(ИСХОДНЫЙ ДОКУМЕНТ)
<<<<

# Форум 1С > Конфигурирование, программирование 1С - Предприятие > 1С - Предприятие 8.0, 8.1, 8.2, 8.3 >  Помогите с настройками 1С УТ11.1 для синхронизации с сайтом.

## Pavel15

Всем привет!
Имеется ЦМСка, в ней есть модуль синхронизации с 1С.
Чтобы передавать на сайт вес товара, разработчик ЦМСки говорит, что нужно использовать упаковки в Учетной информации номенклатуры, в которой и указывать вес (брутто).

Вроде как все сделал как должно быть, но вес почему-то не передается. Так же делал выгрузку на локальный диск, открывал xml-файлы, в них ничего нет про Вес.

Подскажите пожалуйста, что в 1С-ке подкрутить, чтобы вес начал передаваться при синхронизации?

Софт:
1C Предприятие 8.3.5.1383 
УТ11.1.9.66

----------


## avm3110

> Подскажите пожалуйста, что в 1С-ке подкрутить


Если в правилах обмена о весе нет ни слова, то ты хоть обкрутись с 1С

Т.е. нужно смотреть правила обмена (они так же должны быть xml-файлом)

----------


## Pavel15

Если не секрет, где смотреть эти правила обмена?

----------


## avm3110

> где смотреть эти правила обмена?


В помощь этому существует типовое решение "Конвертация данных 2.1".
Качаешь, ставишь, смотришь

----------


## Pavel15

Загадками говорите, Уважаемый!

----------


## avm3110

Каков вопрос, таков ответ.
А что в ответе не ясно?
Ну как вариант:
1. Смотришь топик - http://forum.ruboard.ru/showthread.p...9B%D0%9A%D0%98!
2. Находишь ссылку "Конвертация данных"
3. Выполняешь по выше указанному списку

----------


## Pavel15

Ничего не пойму. Причем тут конвертация данных и УТ11.1? У меня не передается вес на сайт стандартной выгрузкой...

----------


## avm3110

> У меня не передается вес на сайт стандартной выгрузкой


Ну-у-у-у... :blush: Может прежде чем искать черную кошку в темной комнате лучше убедиться, что эта кошка есть в данной комнате ;)
Т.е. Вы уверены, что правила выгрузки настроены на выгрузку "веса"? Убедиться в этом и позволяет указанная мною КД.

----------


## Pavel15

Какой-то очень все замудрено!
Я пытаюсь сделать выгрузку на сайт используя штатные средства 1С УТ11.1.9.66: Администрирование -> Настройки синхронизации данных -> Узлы обмена с сайтами
И как сделать то, о чем Вы говорите с помощью Конвертацией данных я не могу понять.

----------


## avm3110

> Я пытаюсь сделать выгрузку на сайт используя штатные средства 1С УТ11.1.9.66


Любые средства (хоть штатные, хоть нет) - используют "правила обмена", которые и определяют что куда переносится и с какой трансформацией ("до", после" или "вовремя" выгрузки).

Когда Вы спрашивали 



> где смотреть эти правила обмена?


Я и ответил - "правила обмена" смотрят в (с помощью) типовом решении 1С "Конвертация данных 2.1"
Если вас интересует "где" в контексте "где находятся" в типовой конфигурации эти правила, то обычно они "зашиваются" в соответствующий макет соответствующей обработки.

----------


## Pavel15

Темный блин... это я...

>>>>

(ЧТО СДЕЛАТЬ)
a) Какое типовое решение 1С советуют в ветке форума о передаче веса товара на сайт, чтобы посмотреть правила обмена?
b) Подхвати ветку форума о передаче веса товара на сайт и допиши её продолжение после последней реплики.

(ИЗВЛЕЧЁННЫЕ ЗАПИСИ)
<<<<

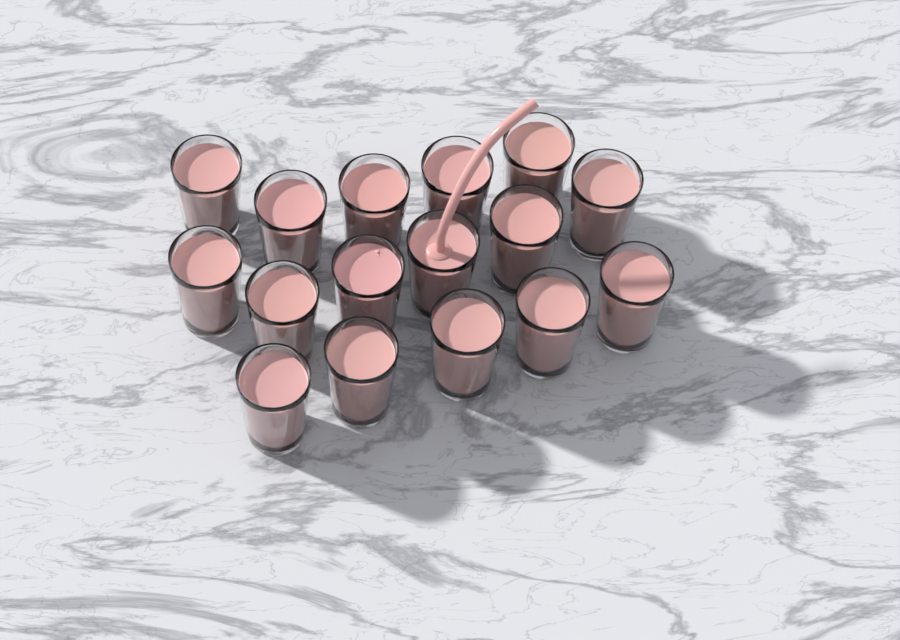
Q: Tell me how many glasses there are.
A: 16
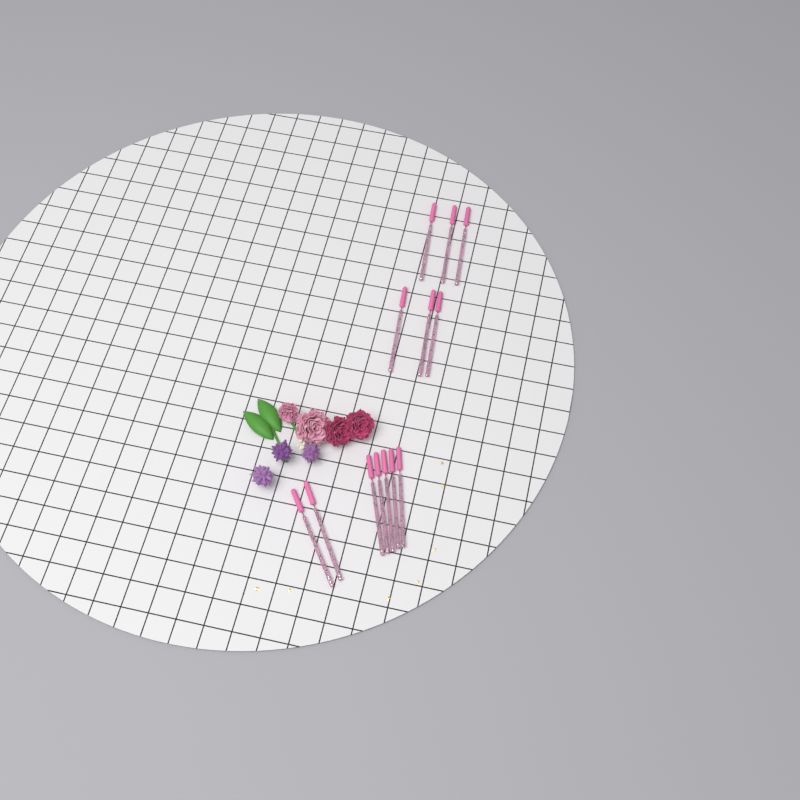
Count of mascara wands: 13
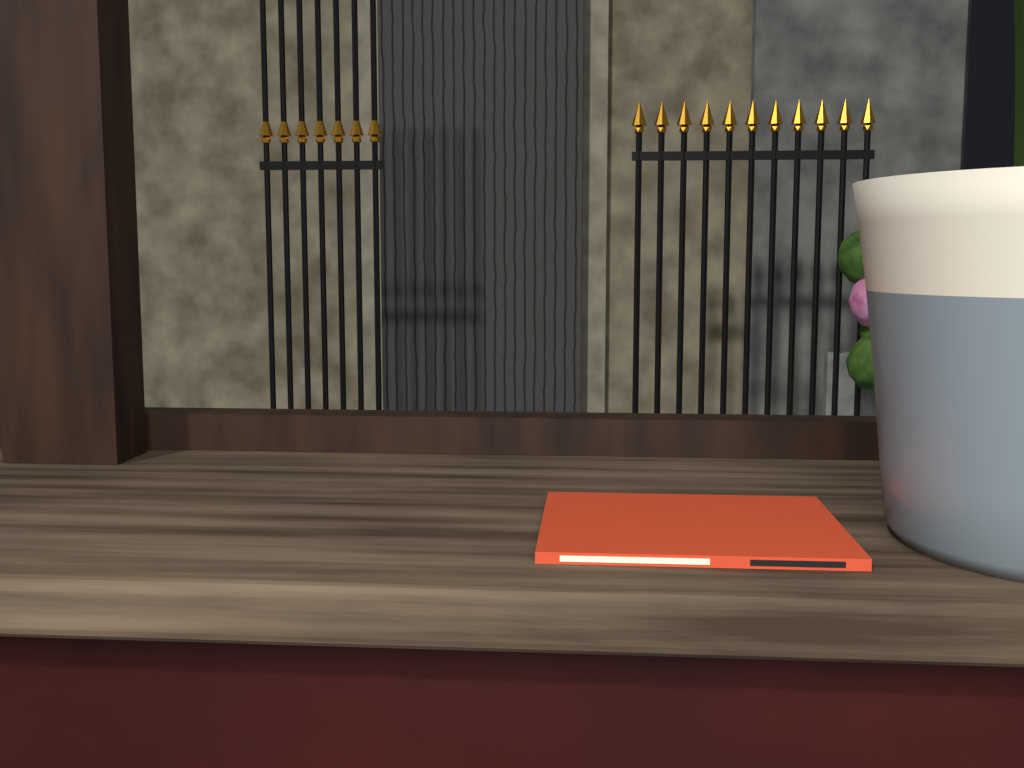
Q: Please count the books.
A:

>>>>

(ОТВЕТЫ ПО ПОРЯДКУ)
a) «Конвертация данных 2.1».

b)
Вот из конфигуратора:

Где искать эти правила?

----------


## avm3110

> Где искать эти правила?


1. Найдите обработку, которая делает выгрузку.
2. Посмотрите имена макетов в этой обработке.
3. Если имя макета "совпадает", то правила туда "зашиты" или в текстовом виде (копируете текст и сохраняете его как текстовый файл с расширением xml) или как бинарник (тогда его просто сохраняете как xml-файл)

----------

Pavel15 (30.01.2015)

----------


## Pavel15

так, так, так... кажись что-то нащупываю! :)

---------- Post added at 18:40 ---------- Previous post was at 17:52 ----------

avm3110, дай бог тебе здоровья и терпения! :)

Значит нашел я макеты, нашел как сохранить и загрузить схему.
Осталось теперь понять, что, куда и как прописать.
Допустим, если я хочу, чтобы выгружался реквизит "Вес" с доступом "Объект.Вес" как это сделать?

Премного благодарен на помощь!

----------


## avm3110

> Осталось теперь понять, что, куда и как прописать.


И вот тут тебе и нужна выше упомянутая КД.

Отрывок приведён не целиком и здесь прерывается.